Kemal Yavuz’un yayını oldukça önemliydi.
Hem medya mensupları olarak bizler, hem de Sayın Yavuz ve ekibi, onun bu arenaya çıkmasına vesile olan, siyaseten onları taşıyan isimlere de dönüp bir teşekkür etmesi gerekiyor.
Ben kendi üzerime düşeni yapıyor ve teşekkürümü ediyorum. Tüm görünmez isimlere…
Aşağıdaki linkten Sayın Kemal Yavuz ile Sayın Cansu Kızılkaya’nın kent siyasetine vurduğu o damga söyleşiyi izleyebilirsiniz…
https://www.youtube.com/watch?v=HjQ7hIb3mIQ&feature=youtu.be
İki yılı devirdik
Nokta Gazetesi…
Size komik bir şey söyleyeyim mi?
Şuradan almak gerek.
Cezmi Çiçek, varlıklı bir iş insanı. Allah daha çok versin. Medya sektöründe aynı anda bu kadar personel çalıştıran başka bir kurum yok. Bu hakikaten kıymete değer bir detay.

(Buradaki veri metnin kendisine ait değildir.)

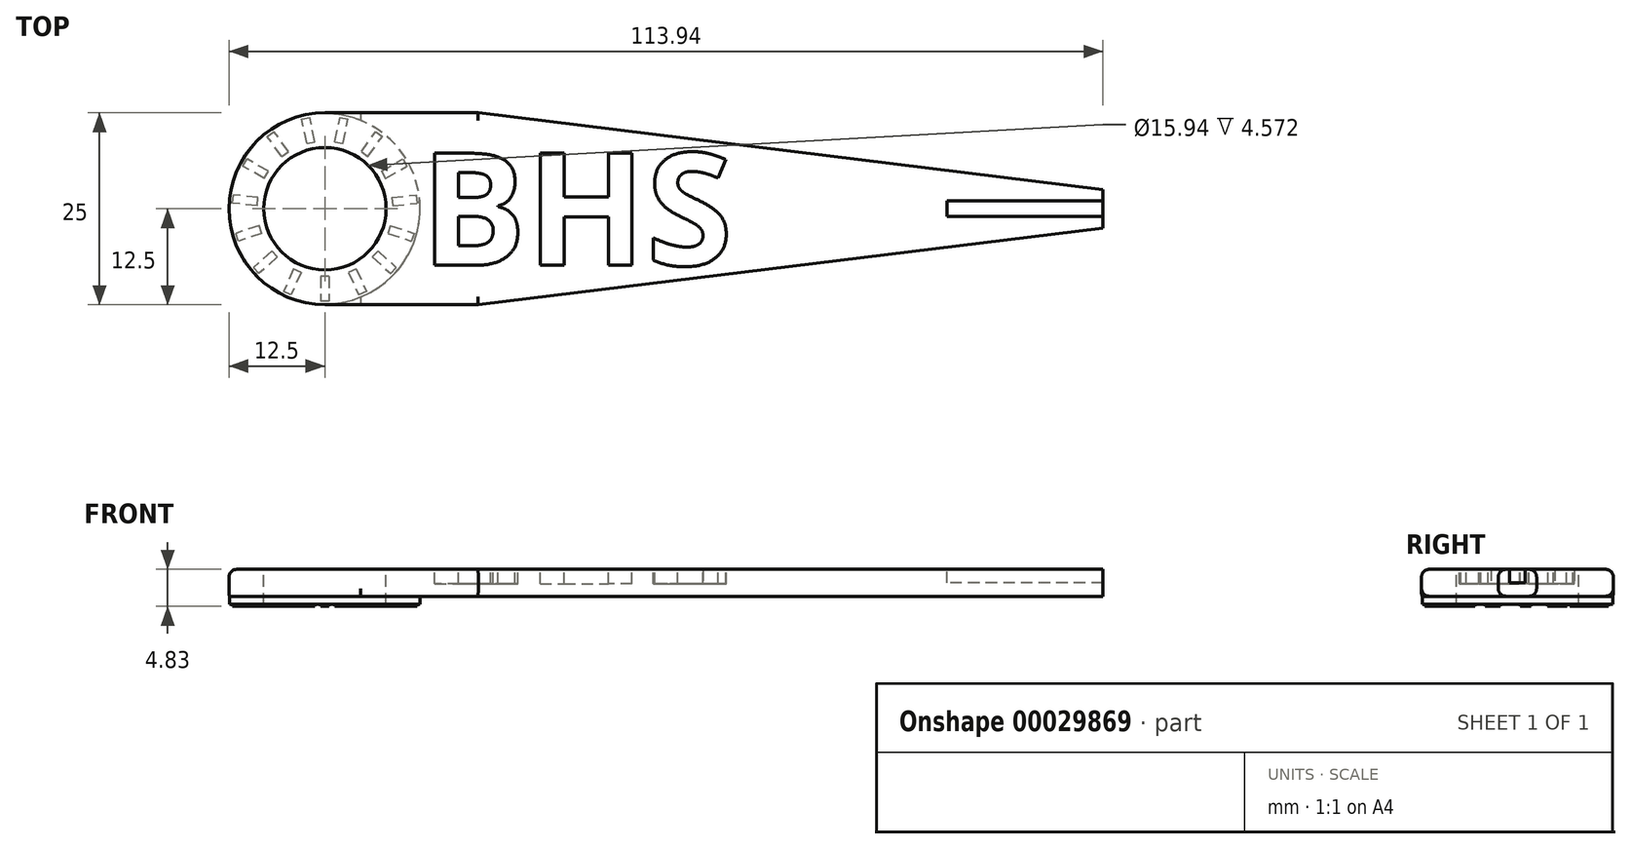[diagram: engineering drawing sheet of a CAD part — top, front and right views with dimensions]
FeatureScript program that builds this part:
annotation { "Feature Type Name" : "Feature", "Feature Type Description" : "" }
export const myFeature = defineFeature(function(context is Context, id is Id, definition is map)
    precondition{}
    {
        {
            var Q0;
            Q0=qCreatedBy(makeId("Top.planeOp"),FACE);
            var sketch = newSketch(context, id + "F0", { "sketchPlane" : qUnion([Q0])});
            skCircle(sketch, "E0", {"center": v(0, 0) * mm, "radius": 8 * mm});
            skCircle(sketch, "E1.0", {"center": v(0, 0) * mm, "radius": 12.5 * mm});
            skLineSegment(sketch, "E2", {"start": v(0, 12.5) * mm, "end": v(20, 12.5) * mm});
            skLineSegment(sketch, "E3", {"start": v(0, -12.5) * mm, "end": v(20, -12.5) * mm});
            skLineSegment(sketch, "E4", {"start": v(20, 12.5) * mm, "end": v(101.44, 2.5) * mm});
            skLineSegment(sketch, "E5", {"start": v(20, -12.5) * mm, "end": v(101.44, -2.5) * mm});
            skLineSegment(sketch, "E6", {"start": v(101.44, -2.5) * mm, "end": v(101.44, 2.5) * mm});
            skLineSegment(sketch, "E7", {"start": v(20, 12.5) * mm, "end": v(112.96, 12.5) * mm, "construction": true});
            skSolve(sketch);
        }
        {
            var Q0;
            Q0 = qSketchRegion(id + "F0", true);
            extrude(context, id + "F1", {"entities" : qUnion([Q0]), "depth" : 3.5 * mm});
        }
        {
            var Q0;
            Q0=makeQuery(id+"F1.opExtrude","CAP_FACE",FACE,{"disambiguationData":[OSD([sQuery(id+"F0.wireOp",EDGE,"E0"),sQuery(id+"F0.wireOp",EDGE,"E1.0"),sQuery(id+"F0.wireOp",EDGE,"E2"),sQuery(id+"F0.wireOp",EDGE,"E3"),sQuery(id+"F0.wireOp",EDGE,"E4"),sQuery(id+"F0.wireOp",EDGE,"E5"),sQuery(id+"F0.wireOp",EDGE,"E6")])],"isStart":false});
            var sketch = newSketch(context, id + "F2", { "sketchPlane" : qUnion([Q0])});
            skCircle(sketch, "E8", {"center": v(0, 0) * mm, "radius": 7.97 * mm});
            skCircle(sketch, "E9", {"center": v(0, 0) * mm, "radius": 12.42 * mm});
            skSolve(sketch);
        }
        {
            var Q0;
            Q0 = qSketchRegion(id + "F2", true);
            extrude(context, id + "F3", {"entities" : qUnion([Q0]), "operationType" : NewBodyOperationType.ADD, "oppositeDirection" : true, "depth" : 4.57 * mm});
        }
        {
            var Q0;
            Q0=makeQuery(id+"F3.opExtrude","CAP_FACE",FACE,{"disambiguationData":[OSD([sQuery(id+"F2.wireOp",EDGE,"E8"),sQuery(id+"F2.wireOp",EDGE,"E9")])],"isStart":false});
            var sketch = newSketch(context, id + "F4", { "sketchPlane" : qUnion([Q0])});
            skLineSegment(sketch, "E10.rect.bottom", {"start": v(0.54, 8.82) * mm, "end": v(-0.54, 8.82) * mm});
            skLineSegment(sketch, "E10.rect.top", {"start": v(0.54, 12.04) * mm, "end": v(-0.54, 12.04) * mm});
            skLineSegment(sketch, "E10.rect.left", {"start": v(0.54, 8.82) * mm, "end": v(0.54, 12.04) * mm});
            skLineSegment(sketch, "E10.rect.right", {"start": v(-0.54, 8.82) * mm, "end": v(-0.54, 12.04) * mm});
            skPoint(sketch, "E10.rect.middle", {"position": v(0, 10.43) * mm});
            skLineSegment(sketch, "E11.1.0", {"start": v(-3.1, 8.28) * mm, "end": v(-4.08, 7.84) * mm});
            skLineSegment(sketch, "E11.1.1", {"start": v(-3.1, 8.28) * mm, "end": v(-4.4, 11.22) * mm});
            skPoint(sketch, "E11.1.2", {"position": v(-4.24, 9.53) * mm});
            skLineSegment(sketch, "E11.1.3", {"start": v(-4.08, 7.84) * mm, "end": v(-5.39, 10.78) * mm});
            skLineSegment(sketch, "E11.1.4", {"start": v(-4.4, 11.22) * mm, "end": v(-5.39, 10.78) * mm});
            skLineSegment(sketch, "E11.2.0", {"start": v(-6.2, 6.3) * mm, "end": v(-6.92, 5.5) * mm});
            skLineSegment(sketch, "E11.2.1", {"start": v(-6.2, 6.3) * mm, "end": v(-8.6, 8.46) * mm});
            skPoint(sketch, "E11.2.2", {"position": v(-7.75, 6.98) * mm});
            skLineSegment(sketch, "E11.2.3", {"start": v(-6.92, 5.5) * mm, "end": v(-9.3, 7.66) * mm});
            skLineSegment(sketch, "E11.2.4", {"start": v(-8.6, 8.46) * mm, "end": v(-9.3, 7.66) * mm});
            skPoint(sketch, "E11.center", {"position": v(0, 0) * mm});
            skLineSegment(sketch, "E12.2.3.0", {"start": v(-8.23, 3.24) * mm, "end": v(-8.56, 2.22) * mm});
            skLineSegment(sketch, "E12.3.3.0", {"start": v(-8.23, 3.24) * mm, "end": v(-11.29, 4.23) * mm});
            skPoint(sketch, "E12.6.3.0", {"position": v(-9.92, 3.22) * mm});
            skLineSegment(sketch, "E12.7.3.0", {"start": v(-8.56, 2.22) * mm, "end": v(-11.62, 3.21) * mm});
            skLineSegment(sketch, "E12.10.3.0", {"start": v(-11.29, 4.23) * mm, "end": v(-11.62, 3.21) * mm});
            skLineSegment(sketch, "E13.2.4.0", {"start": v(-8.83, -0.39) * mm, "end": v(-8.72, -1.46) * mm});
            skLineSegment(sketch, "E13.3.4.0", {"start": v(-8.83, -0.39) * mm, "end": v(-12.03, -0.73) * mm});
            skPoint(sketch, "E13.6.4.0", {"position": v(-10.38, -1.1) * mm});
            skLineSegment(sketch, "E13.7.4.0", {"start": v(-8.72, -1.46) * mm, "end": v(-11.92, -1.8) * mm});
            skLineSegment(sketch, "E13.10.4.0", {"start": v(-12.03, -0.73) * mm, "end": v(-11.92, -1.8) * mm});
            skLineSegment(sketch, "E13.2.5.0", {"start": v(-7.91, -3.95) * mm, "end": v(-7.37, -4.88) * mm});
            skLineSegment(sketch, "E13.3.5.0", {"start": v(-7.91, -3.95) * mm, "end": v(-10.7, -5.56) * mm});
            skPoint(sketch, "E13.6.5.0", {"position": v(-9.04, -5.22) * mm});
            skLineSegment(sketch, "E13.7.5.0", {"start": v(-7.37, -4.88) * mm, "end": v(-10.16, -6.49) * mm});
            skLineSegment(sketch, "E13.10.5.0", {"start": v(-10.7, -5.56) * mm, "end": v(-10.16, -6.49) * mm});
            skLineSegment(sketch, "E13.2.6.0", {"start": v(-5.62, -6.82) * mm, "end": v(-4.75, -7.45) * mm});
            skLineSegment(sketch, "E13.3.6.0", {"start": v(-5.62, -6.82) * mm, "end": v(-7.51, -9.43) * mm});
            skPoint(sketch, "E13.6.6.0", {"position": v(-6.13, -8.44) * mm});
            skLineSegment(sketch, "E13.7.6.0", {"start": v(-4.75, -7.45) * mm, "end": v(-6.65, -10.06) * mm});
            skLineSegment(sketch, "E13.10.6.0", {"start": v(-7.51, -9.43) * mm, "end": v(-6.65, -10.06) * mm});
            skLineSegment(sketch, "E13.2.7.0", {"start": v(-2.36, -8.52) * mm, "end": v(-1.3, -8.74) * mm});
            skLineSegment(sketch, "E13.3.7.0", {"start": v(-2.36, -8.52) * mm, "end": v(-3.03, -11.67) * mm});
            skPoint(sketch, "E13.6.7.0", {"position": v(-2.17, -10.2) * mm});
            skLineSegment(sketch, "E13.7.7.0", {"start": v(-1.3, -8.74) * mm, "end": v(-1.98, -11.9) * mm});
            skLineSegment(sketch, "E13.10.7.0", {"start": v(-3.03, -11.67) * mm, "end": v(-1.98, -11.9) * mm});
            skLineSegment(sketch, "E13.2.8.0", {"start": v(1.3, -8.74) * mm, "end": v(2.36, -8.52) * mm});
            skLineSegment(sketch, "E13.3.8.0", {"start": v(1.3, -8.74) * mm, "end": v(1.98, -11.9) * mm});
            skPoint(sketch, "E13.6.8.0", {"position": v(2.17, -10.2) * mm});
            skLineSegment(sketch, "E13.7.8.0", {"start": v(2.36, -8.52) * mm, "end": v(3.03, -11.67) * mm});
            skLineSegment(sketch, "E13.10.8.0", {"start": v(1.98, -11.9) * mm, "end": v(3.03, -11.67) * mm});
            skLineSegment(sketch, "E13.2.9.0", {"start": v(4.75, -7.45) * mm, "end": v(5.62, -6.82) * mm});
            skLineSegment(sketch, "E13.3.9.0", {"start": v(4.75, -7.45) * mm, "end": v(6.65, -10.06) * mm});
            skPoint(sketch, "E13.6.9.0", {"position": v(6.13, -8.44) * mm});
            skLineSegment(sketch, "E13.7.9.0", {"start": v(5.62, -6.82) * mm, "end": v(7.51, -9.43) * mm});
            skLineSegment(sketch, "E13.10.9.0", {"start": v(6.65, -10.06) * mm, "end": v(7.51, -9.43) * mm});
            skLineSegment(sketch, "E13.2.10.0", {"start": v(7.37, -4.88) * mm, "end": v(7.91, -3.95) * mm});
            skLineSegment(sketch, "E13.3.10.0", {"start": v(7.37, -4.88) * mm, "end": v(10.16, -6.49) * mm});
            skPoint(sketch, "E13.6.10.0", {"position": v(9.04, -5.22) * mm});
            skLineSegment(sketch, "E13.7.10.0", {"start": v(7.91, -3.95) * mm, "end": v(10.7, -5.56) * mm});
            skLineSegment(sketch, "E13.10.10.0", {"start": v(10.16, -6.49) * mm, "end": v(10.7, -5.56) * mm});
            skLineSegment(sketch, "E13.2.11.0", {"start": v(8.72, -1.46) * mm, "end": v(8.83, -0.39) * mm});
            skLineSegment(sketch, "E13.3.11.0", {"start": v(8.72, -1.46) * mm, "end": v(11.92, -1.8) * mm});
            skPoint(sketch, "E13.6.11.0", {"position": v(10.38, -1.1) * mm});
            skLineSegment(sketch, "E13.7.11.0", {"start": v(8.83, -0.39) * mm, "end": v(12.03, -0.73) * mm});
            skLineSegment(sketch, "E13.10.11.0", {"start": v(11.92, -1.8) * mm, "end": v(12.03, -0.73) * mm});
            skLineSegment(sketch, "E13.2.12.0", {"start": v(8.56, 2.22) * mm, "end": v(8.23, 3.24) * mm});
            skLineSegment(sketch, "E13.3.12.0", {"start": v(8.56, 2.22) * mm, "end": v(11.62, 3.21) * mm});
            skPoint(sketch, "E13.6.12.0", {"position": v(9.92, 3.22) * mm});
            skLineSegment(sketch, "E13.7.12.0", {"start": v(8.23, 3.24) * mm, "end": v(11.29, 4.23) * mm});
            skLineSegment(sketch, "E13.10.12.0", {"start": v(11.62, 3.21) * mm, "end": v(11.29, 4.23) * mm});
            skLineSegment(sketch, "E13.2.13.0", {"start": v(6.92, 5.5) * mm, "end": v(6.2, 6.3) * mm});
            skLineSegment(sketch, "E13.3.13.0", {"start": v(6.92, 5.5) * mm, "end": v(9.3, 7.66) * mm});
            skPoint(sketch, "E13.6.13.0", {"position": v(7.75, 6.98) * mm});
            skLineSegment(sketch, "E13.7.13.0", {"start": v(6.2, 6.3) * mm, "end": v(8.6, 8.46) * mm});
            skLineSegment(sketch, "E13.10.13.0", {"start": v(9.3, 7.66) * mm, "end": v(8.6, 8.46) * mm});
            skLineSegment(sketch, "E13.2.14.0", {"start": v(4.08, 7.84) * mm, "end": v(3.1, 8.28) * mm});
            skLineSegment(sketch, "E13.3.14.0", {"start": v(4.08, 7.84) * mm, "end": v(5.39, 10.78) * mm});
            skPoint(sketch, "E13.6.14.0", {"position": v(4.24, 9.53) * mm});
            skLineSegment(sketch, "E13.7.14.0", {"start": v(3.1, 8.28) * mm, "end": v(4.4, 11.22) * mm});
            skLineSegment(sketch, "E13.10.14.0", {"start": v(5.39, 10.78) * mm, "end": v(4.4, 11.22) * mm});
            skSolve(sketch);
        }
        {
            var Q0;
            Q0 = qSketchRegion(id + "F4", true);
            extrude(context, id + "F5", {"entities" : qUnion([Q0]), "operationType" : NewBodyOperationType.ADD, "depth" : 0.25 * mm});
        }
        {
            var Q0;
            Q0=makeQuery(id+"F1.opExtrude","CAP_FACE",FACE,{"disambiguationData":[OSD([sQuery(id+"F0.wireOp",EDGE,"E0"),sQuery(id+"F0.wireOp",EDGE,"E1.0"),sQuery(id+"F0.wireOp",EDGE,"E2"),sQuery(id+"F0.wireOp",EDGE,"E3"),sQuery(id+"F0.wireOp",EDGE,"E4"),sQuery(id+"F0.wireOp",EDGE,"E5"),sQuery(id+"F0.wireOp",EDGE,"E6")])],"isStart":false});
            var sketch = newSketch(context, id + "F6", { "sketchPlane" : qUnion([Q0])});
            skLineSegment(sketch, "E14.bottom", {"start": v(101.44, 1) * mm, "end": v(81.12, 1) * mm});
            skLineSegment(sketch, "E14.top", {"start": v(101.44, -1) * mm, "end": v(81.12, -1) * mm});
            skLineSegment(sketch, "E14.left", {"start": v(101.44, 1) * mm, "end": v(101.44, -1) * mm});
            skLineSegment(sketch, "E14.right", {"start": v(81.12, 1) * mm, "end": v(81.12, -1) * mm});
            skSolve(sketch);
        }
        {
            var Q0;
            Q0 = qSketchRegion(id + "F6", true);
            extrude(context, id + "F7", {"entities" : qUnion([Q0]), "operationType" : NewBodyOperationType.REMOVE, "oppositeDirection" : true, "depth" : 1.78 * mm});
        }
        {
            var Q0;
            Q0=makeQuery(id+"F1.opExtrude","CAP_EDGE",EDGE,{"disambiguationData":[OSD([sQuery(id+"F0.wireOp",EDGE,"E2")])],"isStart":false});
            var Q1;
            Q1=makeQuery(id+"F1.opExtrude","CAP_EDGE",EDGE,{"disambiguationData":[OSD([sQuery(id+"F0.wireOp",EDGE,"E4")])],"isStart":false});
            var Q2;
            Q2=makeQuery(id+"F1.opExtrude","CAP_EDGE",EDGE,{"disambiguationData":[OSD([sQuery(id+"F0.wireOp",EDGE,"E5")])],"isStart":false});
            var Q3;
            Q3=makeQuery(id+"F1.opExtrude","CAP_EDGE",EDGE,{"disambiguationData":[OSD([sQuery(id+"F0.wireOp",EDGE,"E3")])],"isStart":false});
            var Q4;
            Q4=makeQuery(id+"F1.opExtrude","CAP_EDGE",EDGE,{"disambiguationData":[OSD([sQuery(id+"F0.wireOp",EDGE,"E5")])],"isStart":true});
            var Q5;
            Q5=makeQuery(id+"F1.opExtrude","CAP_EDGE",EDGE,{"disambiguationData":[OSD([sQuery(id+"F0.wireOp",EDGE,"E3")])],"isStart":true});
            var Q6;
            Q6=makeQuery(id+"F1.opExtrude","CAP_EDGE",EDGE,{"disambiguationData":[OSD([sQuery(id+"F0.wireOp",EDGE,"E1.0")])],"isStart":true});
            var Q7;
            Q7=makeQuery(id+"F1.opExtrude","CAP_EDGE",EDGE,{"disambiguationData":[OSD([sQuery(id+"F0.wireOp",EDGE,"E2")])],"isStart":true});
            var Q8;
            Q8=makeQuery(id+"F1.opExtrude","CAP_EDGE",EDGE,{"disambiguationData":[OSD([sQuery(id+"F0.wireOp",EDGE,"E1.0")])],"isStart":false});
            var Q9;
            Q9=makeQuery(id+"F1.opExtrude","CAP_EDGE",EDGE,{"disambiguationData":[OSD([sQuery(id+"F0.wireOp",EDGE,"E4")])],"isStart":true});
            fillet(context, id + "F8", {"entities" : qUnion([Q0, Q1, Q2, Q3, Q4, Q5, Q6, Q7, Q8, Q9]), "radius" : 1 * mm, "tangentPropagation" : true, "allowEdgeOverflow" : false});
        }
        {
            var Q0;
            Q0=makeQuery(id+"F2.imprint","IMPRINT",FACE,{"disambiguationData":[TD([[makeQuery(id+"F2.imprint","IMPRINT",EDGE,{"derivedFrom":sQuery(id+"F2.wireOp",EDGE,"E9")}),-1.0]])]});
            var sketch = newSketch(context, id + "F9", { "sketchPlane" : qUnion([Q0])});
            skText(sketch, "E15", { "text": "BHS", "fontName": "OpenSans-Bold.ttf"});
            const initialGuessF9  = {"E15": [0.0125, -0.00736, 1, 0, 0.01472]};
            skSetInitialGuess(sketch, initialGuessF9);
            skSolve(sketch);
        }
        {
            var Q0;
            Q0 = qSketchRegion(id + "F9", true);
            extrude(context, id + "F10", {"entities" : qUnion([Q0]), "operationType" : NewBodyOperationType.REMOVE, "oppositeDirection" : true, "depth" : 1.9 * mm});
        }
    });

Bugünün parası üzerinden hesaplarsak bu gazete ve televizyonu ayakta tutmak adına, Sevgili Ahmet Akçaalan ile ortaklık yapmadan önce cebinden ayda 700-800 bin TL gibi bir para ödeyerek kurumu ayakta tutuyordu.
Komik mevzuya dönelim…
Cezmi bey varlıklı bir iş insanı olduğu için birçok eşim dostum, benim para için eski kurumumdan ayrıldığımı düşünüyordu.
Halbuki o günün parasıyla maaşım arasındaki fark; söylemeyeceğim ya… Merak edin…
Ki transfer ücreti falan da talep etmedim.
Ama hikaye farklıydı işte.
Yeni bir şarkı söylemek isteyen bir ekip ve söyleyecekleri olan ben.
Birleştik, hamdolsun.
Son günlerdeki çeşitli mevzulardan ötürü; bir açılım getirmem konuydu. Getirdik, bitti. Daha da açılmaz bu konu. (Açmazlarsa)
**
İki yılda Nokta Medya’da çok hadise yaşandı.
Çok saldırıya uğradık. Birileri itmeye, kakmaya, yok saymaya çalıştı mesela.
Bana da kuruma da çeşitli tuzaklar kuruldu.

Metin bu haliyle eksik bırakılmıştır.